TASK DIRECTIONS:
In the entries that follow, how many lines contain "shock"? Please reply with only the number.

AVAILABLE DATA:
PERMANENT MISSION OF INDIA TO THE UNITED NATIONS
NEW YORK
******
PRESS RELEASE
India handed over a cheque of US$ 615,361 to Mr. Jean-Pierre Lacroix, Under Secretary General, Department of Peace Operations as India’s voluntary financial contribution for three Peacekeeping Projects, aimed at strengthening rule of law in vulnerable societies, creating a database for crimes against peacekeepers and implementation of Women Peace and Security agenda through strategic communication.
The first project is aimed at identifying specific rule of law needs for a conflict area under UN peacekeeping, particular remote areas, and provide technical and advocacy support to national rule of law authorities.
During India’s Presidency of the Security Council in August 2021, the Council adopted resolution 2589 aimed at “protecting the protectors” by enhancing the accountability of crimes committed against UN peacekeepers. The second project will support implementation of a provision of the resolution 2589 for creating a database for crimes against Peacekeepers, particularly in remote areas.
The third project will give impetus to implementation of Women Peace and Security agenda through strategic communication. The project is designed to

--

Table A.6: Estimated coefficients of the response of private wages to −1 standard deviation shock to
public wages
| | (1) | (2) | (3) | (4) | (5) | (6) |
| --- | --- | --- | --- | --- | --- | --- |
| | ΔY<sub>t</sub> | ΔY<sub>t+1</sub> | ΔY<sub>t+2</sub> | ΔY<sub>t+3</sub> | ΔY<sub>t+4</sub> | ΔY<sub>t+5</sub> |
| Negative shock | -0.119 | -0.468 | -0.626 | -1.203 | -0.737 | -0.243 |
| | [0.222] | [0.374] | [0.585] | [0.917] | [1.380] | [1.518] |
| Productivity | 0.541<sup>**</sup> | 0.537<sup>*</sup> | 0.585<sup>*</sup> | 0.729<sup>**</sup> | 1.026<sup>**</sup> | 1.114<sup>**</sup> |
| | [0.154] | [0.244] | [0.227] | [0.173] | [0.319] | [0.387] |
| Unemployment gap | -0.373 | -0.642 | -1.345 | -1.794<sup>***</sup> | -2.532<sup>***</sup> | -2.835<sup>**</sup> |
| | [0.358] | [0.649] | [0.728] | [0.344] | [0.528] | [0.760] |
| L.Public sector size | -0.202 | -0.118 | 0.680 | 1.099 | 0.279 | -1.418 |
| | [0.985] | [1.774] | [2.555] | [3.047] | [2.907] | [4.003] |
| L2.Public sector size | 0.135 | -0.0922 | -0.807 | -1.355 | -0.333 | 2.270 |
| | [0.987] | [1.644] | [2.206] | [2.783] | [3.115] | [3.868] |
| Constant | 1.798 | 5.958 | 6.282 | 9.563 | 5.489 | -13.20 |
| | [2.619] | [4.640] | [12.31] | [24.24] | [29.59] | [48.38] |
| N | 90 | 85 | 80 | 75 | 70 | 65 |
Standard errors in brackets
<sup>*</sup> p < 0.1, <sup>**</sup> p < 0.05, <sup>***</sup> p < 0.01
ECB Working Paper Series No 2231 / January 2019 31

* * *

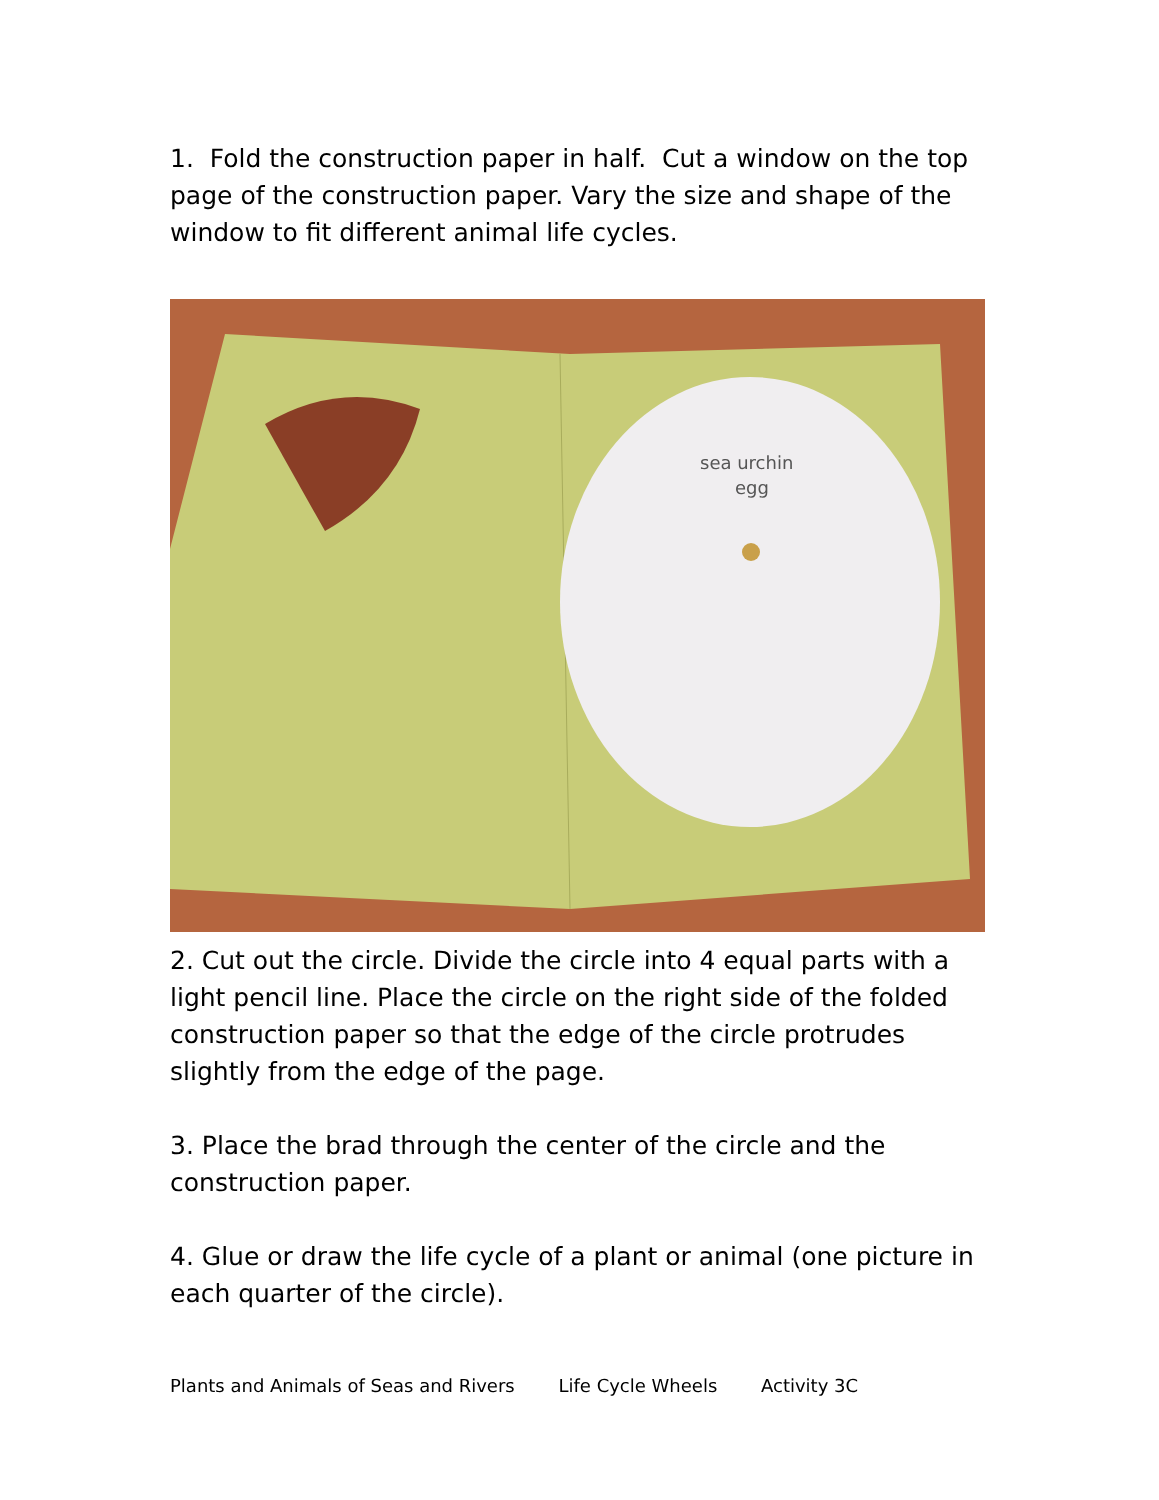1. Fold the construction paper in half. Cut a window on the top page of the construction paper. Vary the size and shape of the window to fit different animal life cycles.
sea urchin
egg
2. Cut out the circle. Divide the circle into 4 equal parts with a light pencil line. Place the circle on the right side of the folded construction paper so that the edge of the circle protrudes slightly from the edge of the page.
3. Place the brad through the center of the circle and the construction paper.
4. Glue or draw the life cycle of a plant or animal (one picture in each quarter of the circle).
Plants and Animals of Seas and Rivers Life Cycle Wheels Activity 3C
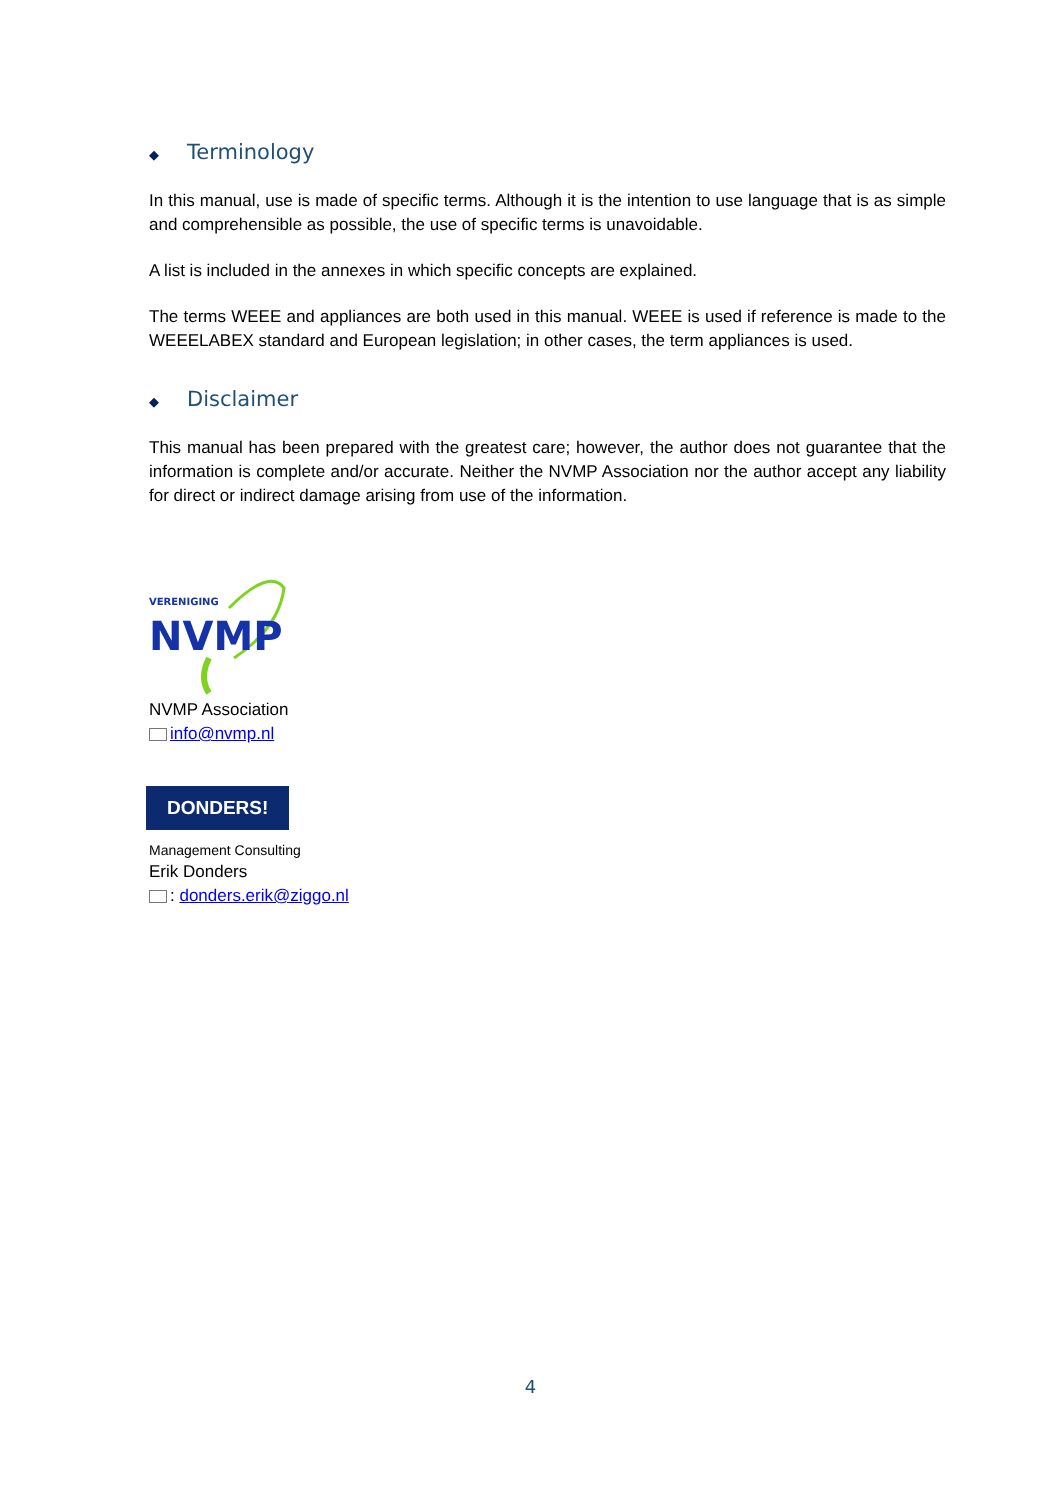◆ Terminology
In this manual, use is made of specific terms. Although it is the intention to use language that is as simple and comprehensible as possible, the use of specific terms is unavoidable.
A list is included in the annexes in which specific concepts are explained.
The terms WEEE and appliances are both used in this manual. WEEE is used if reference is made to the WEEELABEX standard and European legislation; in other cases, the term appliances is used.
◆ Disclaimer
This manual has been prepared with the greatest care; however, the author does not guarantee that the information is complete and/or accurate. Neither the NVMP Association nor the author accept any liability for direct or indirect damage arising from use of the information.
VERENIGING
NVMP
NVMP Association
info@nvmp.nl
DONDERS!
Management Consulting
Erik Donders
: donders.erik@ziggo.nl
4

EXPECTED ANSWER:
2